An instance like this, in which disease is directly the result of excessive use of the brain, is only one of the many that are constantly coming under the observation of physicians. It is not at all likely that any remarks of mine, or the lessons that experience is daily giving to parents, will for a long time yet do much in the way of making such cases fewer. We are living under the reign of the schoolmaster. The impulse to have children acquire learning that can never be made available for any purpose of life is so powerful that it may almost be regarded as morbid. And this is especially the case relative to girls, who are made to spend years in getting a smattering knowledge of subjects which, if they knew them well, would not enhance their loveliness or render them any happier; but which, as it is, befog their minds with a multiplicity of ideas no one of which they clearly comprehend.

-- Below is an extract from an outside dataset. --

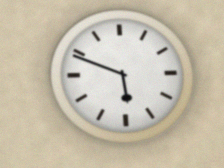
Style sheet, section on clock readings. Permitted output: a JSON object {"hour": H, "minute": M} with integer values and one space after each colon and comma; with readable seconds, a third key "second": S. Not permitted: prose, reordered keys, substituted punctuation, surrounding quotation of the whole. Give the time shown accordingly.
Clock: {"hour": 5, "minute": 49}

Do not misunderstand me. I am not underrating the advantages of learning. If a person wishes to study the differential calculus, not with a view of benefiting his fellow-man, but for the object of conducing to his own happiness, let him do so. He will be wiser and better, and, whether he intends it or not, his fellow-man will be benefited. He has a right to judge for himself, and to seek his own happiness in the way that seems best to him. But for children to be reduced to one common level, as they are in our schools almost without exception, and to have studies crowded upon them in advance of their brain-development, are crimes against Nature, which Nature in her blind way expiates by punishing the wrong person, but which those who know the right should promptly expose.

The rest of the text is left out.